McDonald’s first teaching experience was at the then David Rose Community High School in West Ruimveldt. Upon entry to the profession she was convinced that she was merely “killing time” until she would have attained the age to venture into a more preferable profession.
She was however assured since then by an Education Officer that she would learn to love being a teacher.
Twenty-seven years later and McDonald is still very much involved in the profession she entered at the tender age of 14. Like she was told many years ago, McDonald admitted during an interview that she has nothing but love for what she does.
She spoke of the various experiences that she has had with her students and pupils over the years.
“I wouldn’t trade this profession as a teacher for anything else; I have forgotten completely that I never wanted to become a teacher,” related McDonald as she added, “If I were to look at it by salary then I would have been out of teaching a long, long time ago; you get your satisfaction from the students you teach…when you teach and at the end of that lesson you see smiles on your children’s faces that suggest that they enjoyed the lesson, that gives you a deep sense of satisfaction.”
Although she has since been seconded to the GTU because of her union involvement, she asserted that “I really enjoyed my stay in the classroom…I really enjoyed working with children and even now while I am not in the classroom I still find time to talk to young people…I would go to schools and have talks at schools.”

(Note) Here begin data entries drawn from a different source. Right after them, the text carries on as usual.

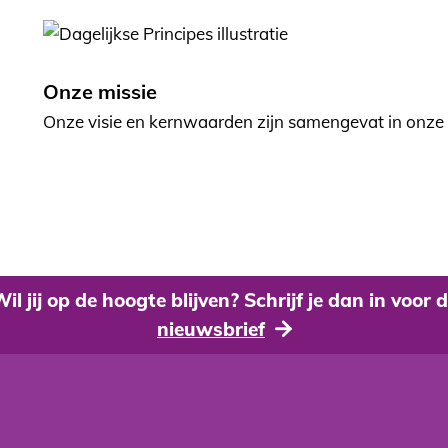
Onze missie
Onze visie en kernwaarden zijn samengevat in onze 
il jij op de hoogte blijven? Schrijf je dan in voor 
nieuwsbrief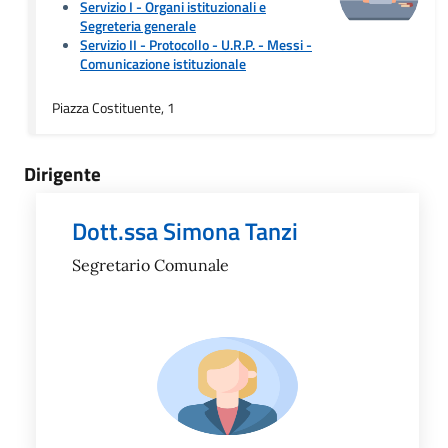
Servizio I - Organi istituzionali e
Segreteria generale
Servizio II - Protocollo - U.R.P. - Messi
-
Comunicazione istituzionale
Piazza Costituente, 1
Dirigente
Dott.ssa Simona Tanzi
Segretario Comunale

According to the mother of one son, who has been able to balance her teaching career with trade union work, “I find quite a lot of joy in talking to children because many of our children are looking for direction. They are looking for someone for direction, and if they don’t find it in the home then they look for it in school…when they don’t find it in the school then obviously they will look elsewhere [and] sometimes not the places we want them to go,” McDonald said.
But despite “enjoying being a teacher and giving to children the kind of attention that they so need,” McDonald had long recognised that she had so much more to give. It was for this reason that she embraced the life of a trade unionist.
Although she started off as a mere branch representative, she recalled that by 2006 she was elected the youngest General Secretary in the movement after competing against a number of seasoned trade unionists within the GTU. She has served as General Secretary under three union presidents – Colwyn King, Colin Bynoe and the current President, Mark Lyte.
But she did not stop there. Last year, McDonald made history yet again in the trade union movement when she competed, yet again, against seasoned opponents and secured the place as President of the GTUC. This achievement saw her becoming the second woman to become president of this union. She also took her union involvement to another level when she was elected to serve as the Third Vice President of the Caribbean Union of Teachers.
McDonald continues to prove herself a crucial asset and has plans to make major changes along the way that can be sustained by others who will follow in her footsteps.